Weekly Overview: Human Rights Situation in Mon State, Karen State and Tanintharyi Region

November 27, 2023

HURFOM, Fourth Week of November 2023

In Southeastern Burma, violence remains targeted against civilians who are living in parts of the country where conflict is intensifying. Among the most vulnerable are women and children, who comprise the majority of those displaced, and the last week included the beginning of the ‘16 Day Campaign to End Gender-Based Violence,’ which is acknowledged by many human rights groups in Burma. During these challenging times of turmoil and uncertainty, the commitment to ending gendered violence is affirmed, and the work to spread awareness is ongoing. For example, the Karen Women’s Organization shared their theme, including a call to create a community free from violence against women.

In target areas of the Human Rights Foundation of Monland (HURFOM), including Mon State, Karen State and the Tanintharyi region, women and girls remain at risk of conflict-related sexual violence as the junta increases its presence in local villages. Rape has long been used as a weapon of war, but according to the Women’s League of Burma (WLB), it is still a tool regularly deployed by the regime. While women are targeted because of their assumed weakness, the reality is that women human rights defenders continue to spearhead movements for change and are relied upon by their communities. On 17 October, the WLB called upon Permanent Representatives to the United Nations before the annual Open Debate on Women, Peace and Security to support meaningful women’s participation.

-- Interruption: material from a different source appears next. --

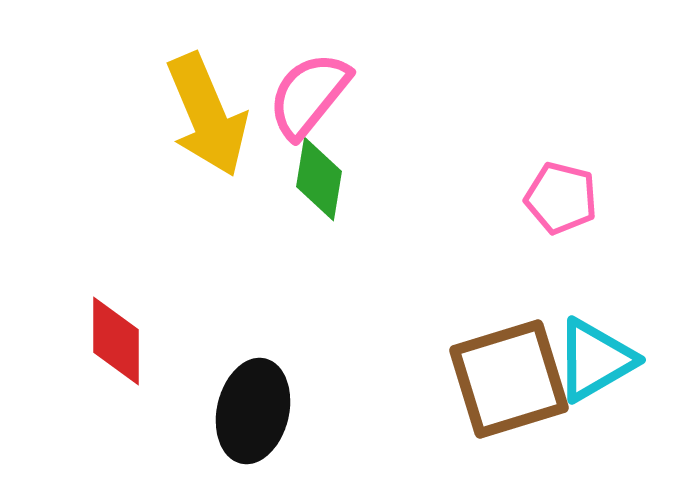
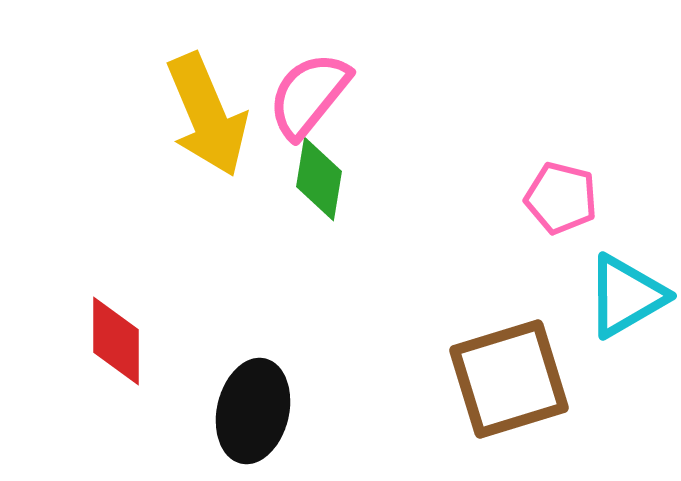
cyan triangle: moved 31 px right, 64 px up
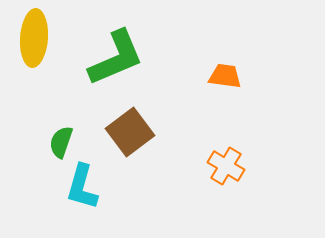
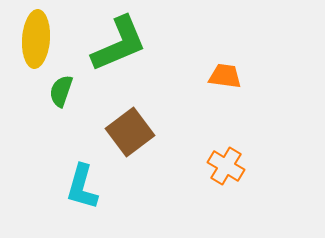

First responders, the majority of whom are local grassroots organizations, continue to provide emergency assistance to displaced and vulnerable communities on the ground. As stated by Progressive Voice in their Weekly Highlight, the international community must coordinate humanitarian assistance through localized support channels. In reality, community-based organizations operating on the ground have the access, resources and insight that NGOs and UN-affiliated groups do not.

HURFOM is currently responding that at least 30 villages in Kyaikmayaw have been cut off from phone and internet connections, and local security news and communications have been disrupted, leaving residents worried. Concerns are rising among residents as they can no longer communicate with each other and information about their safety after the internet is immediately cut off.

Due to the artillery weapons that were launched and airstrikes by the military junta, people are fleeing. Since November 10th, the fighting between the military junta and the revolutionary forces has been fierce in the area of Chaung Hna Kwa in Kyaikmayaw Township, and thousands of residents were forced to flee their homes. Currently, the fighting between the two sides has calmed down a bit, but the military junta is systematically cutting off mobile internet lines as well as Wi-Fi internet lines.

According to local sources, on 9 November 2023, mobile phone and internet connections were cut off in most of the villages near Kyarinnseikyi City, Karen State:

“We have been unable to use the Mytel card for almost one month. MPT cards only occasionally work,” said a local Laing Ka Nee villager in Kyarinnseikyi Township.

The mobile phone and internet connections in Taung Pauk, Laing Ka Nee, Taung Dee, Kyaung Khun, Htee Pauk Lol, Win Yaw Sate Kyi, and Kha Lal – Ta Khun Taing villages are working only from 3:30 am to 11:00 am every three days.

Although the residents reported that mobile phone and internet connections had been cut off in most villages from Kyarinnseikyi to Three Pagodas Pass, the Mon Forum could not confirm it. According to HURFOM field network reporters, the junta cut off mobile networks and internet services in 42 villages in Karen and Mon territories.